Reference tracking validation is security-relevant when malformed input can:

  • Access an out-of-range reference without reporting an error.
  • Leave retained reference state after a failed root operation.
  • Register unbounded callbacks or resolver state before the referenced value is available.
  • Cause a no-progress loop or crash.

Reference tracking validation is not required merely because a malformed flag is not rejected at the earliest possible byte. Lazy rejection is acceptable when the root operation still returns an error and no security invariant is violated.

Error Propagation And Cleanup

Fory runtimes may intentionally use lazy error propagation. After a read records an error, later read steps may continue until the outer operation observes and returns the error.

This is acceptable when the continued work cannot:

  • Crash or panic.
  • Allocate or retain attacker-controlled state.
  • Leak resources.
  • Bypass required cleanup.
  • Return success across an explicit validation or policy boundary.

Nested try/finally or equivalent cleanup should be added only when the outer root-operation cleanup cannot cover the state or resource owned by the nested path.

Performance Requirements

Security validation must preserve Fory hot-path performance. Do not add validation solely for strictness when it introduces:

  • Per-element object allocation.
  • Dynamic dispatch or callbacks in hot loops.
  • Wrapper objects or result carriers on success paths.
  • Extra copying for buffer-backed string, binary, or primitive-array reads.
  • Branches that do not protect a security invariant.

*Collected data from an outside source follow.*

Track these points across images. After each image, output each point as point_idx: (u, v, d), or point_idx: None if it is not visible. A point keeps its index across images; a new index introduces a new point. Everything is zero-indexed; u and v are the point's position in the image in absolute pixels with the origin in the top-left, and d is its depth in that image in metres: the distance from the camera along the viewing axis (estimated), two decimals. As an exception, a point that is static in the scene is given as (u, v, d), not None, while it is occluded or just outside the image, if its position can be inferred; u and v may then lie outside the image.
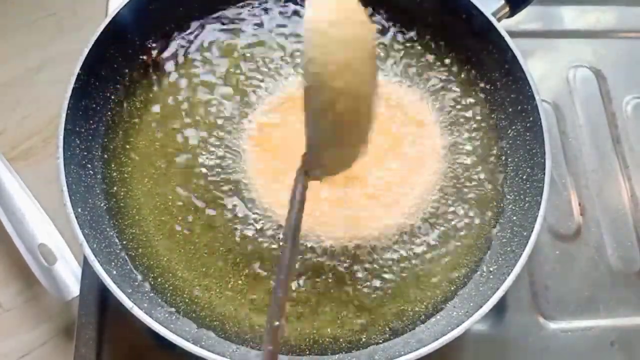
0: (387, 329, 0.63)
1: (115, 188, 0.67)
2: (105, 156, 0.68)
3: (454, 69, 0.75)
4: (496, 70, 0.73)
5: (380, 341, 0.62)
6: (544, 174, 0.64)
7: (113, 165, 0.68)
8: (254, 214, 0.66)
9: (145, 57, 0.72)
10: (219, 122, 0.70)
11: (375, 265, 0.65)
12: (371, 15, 0.77)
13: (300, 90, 0.44)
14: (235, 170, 0.68)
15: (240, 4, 0.76)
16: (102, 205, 0.66)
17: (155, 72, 0.72)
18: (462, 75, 0.75)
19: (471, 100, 0.74)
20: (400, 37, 0.76)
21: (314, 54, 0.43)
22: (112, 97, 0.70)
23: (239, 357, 0.59)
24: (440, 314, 0.64)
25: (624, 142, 0.81)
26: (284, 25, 0.76)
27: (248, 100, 0.71)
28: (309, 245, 0.65)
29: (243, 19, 0.76)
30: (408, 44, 0.76)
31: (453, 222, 0.68)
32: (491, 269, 0.65)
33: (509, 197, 0.69)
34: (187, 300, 0.63)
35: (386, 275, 0.65)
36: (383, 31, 0.76)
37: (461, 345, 0.67)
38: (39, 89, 0.82)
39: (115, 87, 0.71)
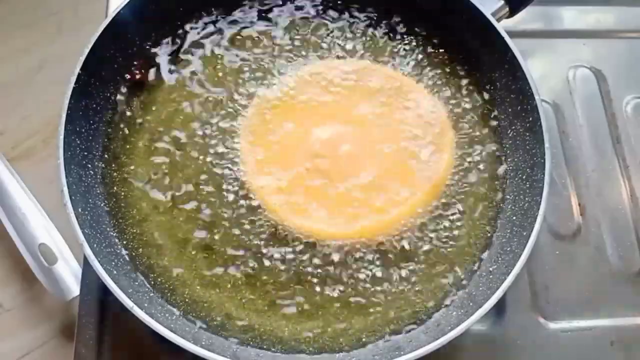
0: (387, 329, 0.63)
1: (115, 188, 0.67)
2: (106, 156, 0.68)
3: (454, 69, 0.75)
4: (496, 70, 0.73)
5: (380, 341, 0.62)
6: (544, 174, 0.64)
7: (113, 165, 0.68)
8: (253, 213, 0.66)
9: (145, 57, 0.72)
10: (218, 119, 0.70)
11: (375, 266, 0.65)
12: (372, 14, 0.77)
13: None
14: (234, 167, 0.68)
15: (240, 5, 0.77)
16: (102, 205, 0.66)
17: (155, 72, 0.73)
18: (462, 75, 0.75)
19: (471, 100, 0.74)
20: (400, 36, 0.77)
21: None
22: (112, 97, 0.70)
23: (239, 356, 0.59)
24: (440, 314, 0.64)
25: (624, 142, 0.81)
26: (279, 25, 0.76)
27: (247, 99, 0.71)
28: (310, 244, 0.65)
29: (242, 20, 0.76)
30: (407, 43, 0.76)
31: (452, 222, 0.68)
32: (491, 269, 0.65)
33: (508, 197, 0.69)
34: (187, 300, 0.63)
35: (386, 276, 0.65)
36: (382, 29, 0.76)
37: (461, 345, 0.67)
38: (39, 89, 0.82)
39: (115, 87, 0.71)
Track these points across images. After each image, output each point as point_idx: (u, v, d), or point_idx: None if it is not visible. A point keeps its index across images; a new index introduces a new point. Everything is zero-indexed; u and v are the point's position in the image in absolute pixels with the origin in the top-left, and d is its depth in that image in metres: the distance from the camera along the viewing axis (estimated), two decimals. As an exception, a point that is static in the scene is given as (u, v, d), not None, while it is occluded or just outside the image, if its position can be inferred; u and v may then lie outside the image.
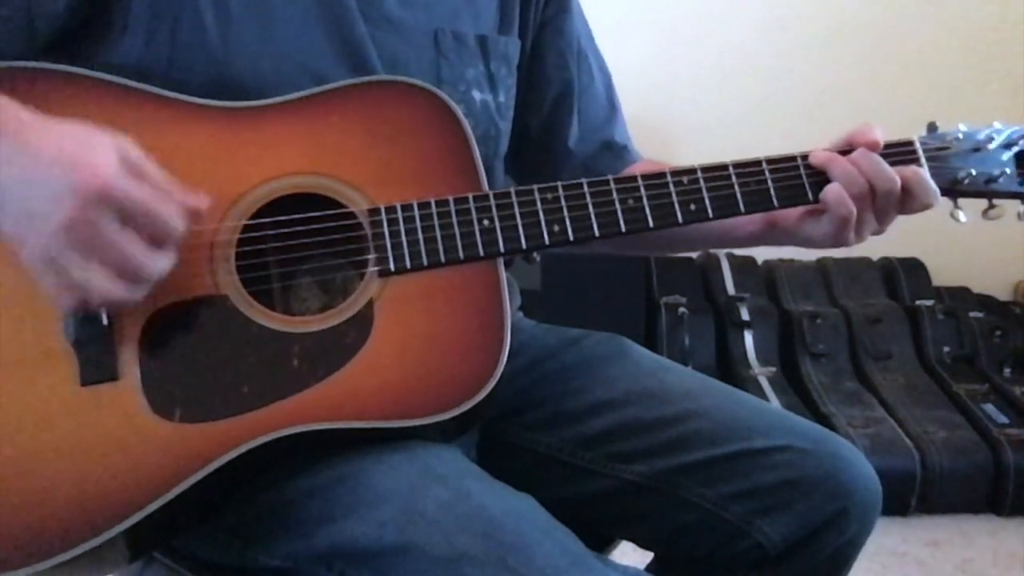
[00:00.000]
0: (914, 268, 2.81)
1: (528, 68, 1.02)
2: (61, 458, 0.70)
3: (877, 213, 0.86)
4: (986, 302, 2.82)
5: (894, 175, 0.84)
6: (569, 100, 1.05)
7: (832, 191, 0.85)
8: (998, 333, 2.62)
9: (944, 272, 2.84)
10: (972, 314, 2.68)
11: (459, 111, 0.83)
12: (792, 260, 2.82)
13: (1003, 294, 2.94)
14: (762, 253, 2.81)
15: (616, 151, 1.07)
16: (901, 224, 0.89)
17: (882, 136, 0.87)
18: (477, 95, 0.93)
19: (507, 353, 0.76)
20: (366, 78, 0.84)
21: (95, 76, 0.78)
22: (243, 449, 0.71)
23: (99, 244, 0.65)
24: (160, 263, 0.68)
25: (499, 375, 0.75)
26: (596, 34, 1.08)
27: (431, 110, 0.83)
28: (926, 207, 0.87)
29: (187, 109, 0.79)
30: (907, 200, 0.86)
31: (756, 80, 2.81)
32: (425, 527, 0.68)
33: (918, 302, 2.69)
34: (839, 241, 0.87)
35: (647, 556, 1.02)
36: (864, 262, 2.83)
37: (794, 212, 0.90)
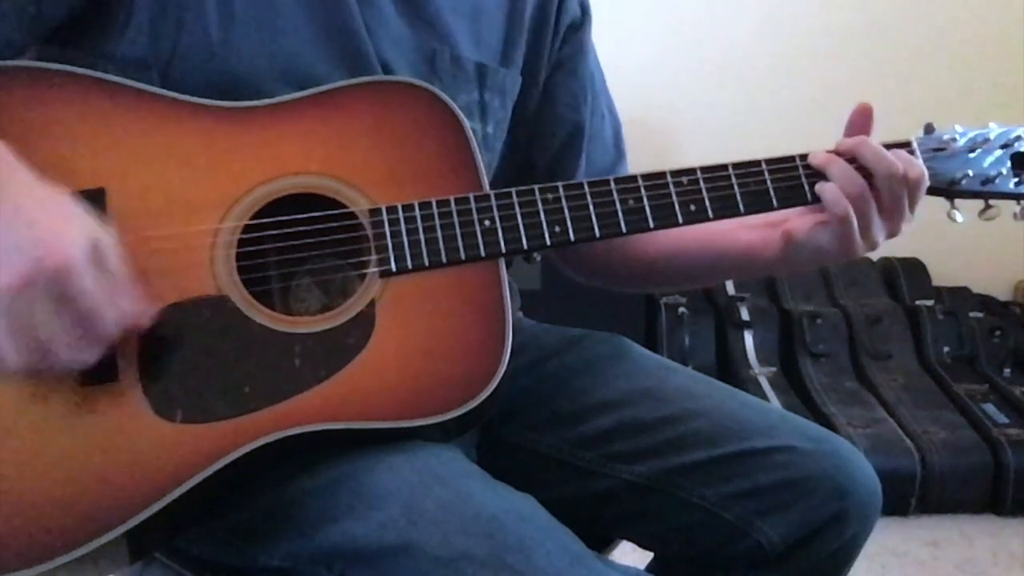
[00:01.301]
0: (914, 268, 2.81)
1: (539, 106, 1.02)
2: (62, 460, 0.70)
3: (884, 209, 0.85)
4: (986, 302, 2.82)
5: (897, 162, 0.83)
6: (578, 142, 1.04)
7: (828, 188, 0.84)
8: (998, 333, 2.62)
9: (944, 272, 2.83)
10: (972, 314, 2.68)
11: (459, 111, 0.83)
12: (792, 260, 2.81)
13: (1003, 294, 2.94)
14: (762, 253, 2.80)
15: None
16: (901, 224, 0.89)
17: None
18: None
19: (509, 353, 0.76)
20: (367, 78, 0.84)
21: (95, 76, 0.78)
22: (245, 450, 0.71)
23: (27, 322, 0.62)
24: (74, 359, 0.66)
25: (501, 376, 0.75)
26: (597, 33, 1.08)
27: (432, 110, 0.83)
28: (917, 182, 0.85)
29: (188, 109, 0.79)
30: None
31: (757, 81, 2.80)
32: (425, 527, 0.68)
33: (918, 302, 2.69)
34: (845, 245, 0.85)
35: (647, 556, 1.02)
36: (864, 262, 2.82)
37: (806, 224, 0.88)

Prefer owner-local checks that can be inlined and that already use information available in the current serializer. Do not move serializer-owned semantics into generic read-context helpers.

Classification Guide

Use the following questions when reviewing deserialization behavior:

  1. Can this input crash, panic, or access memory out of bounds?
  2. Can a small or unproven input length cause disproportionate allocation?
  3. Can a stream-backed reader grow a buffer before exact read or skip proves the bytes exist?
  4. Can a loop continue without byte progress or logical progress?
  5. Can the path retain attacker-controlled state after the root operation fails?
  6. Can the path leak resources or skip required cleanup?
  7. Can the path return success across an explicit Fory policy boundary?
  8. Is the proposed validation effectively free in the relevant hot path?

If the answer to the first seven questions is no, the issue is normally not a security finding. If the validation is not effectively free, avoid adding it unless the protocol owner explicitly requires it.

Documentation Boundaries

Security model documents must not include exploit samples, CVE narratives, line-level vulnerability candidates, branch history, migration timelines, or cleanup plans. Keep those details in private reports, issues, or pull requests as appropriate.

Public security documentation should describe durable boundaries and invariants, not the history of how the implementation reached them.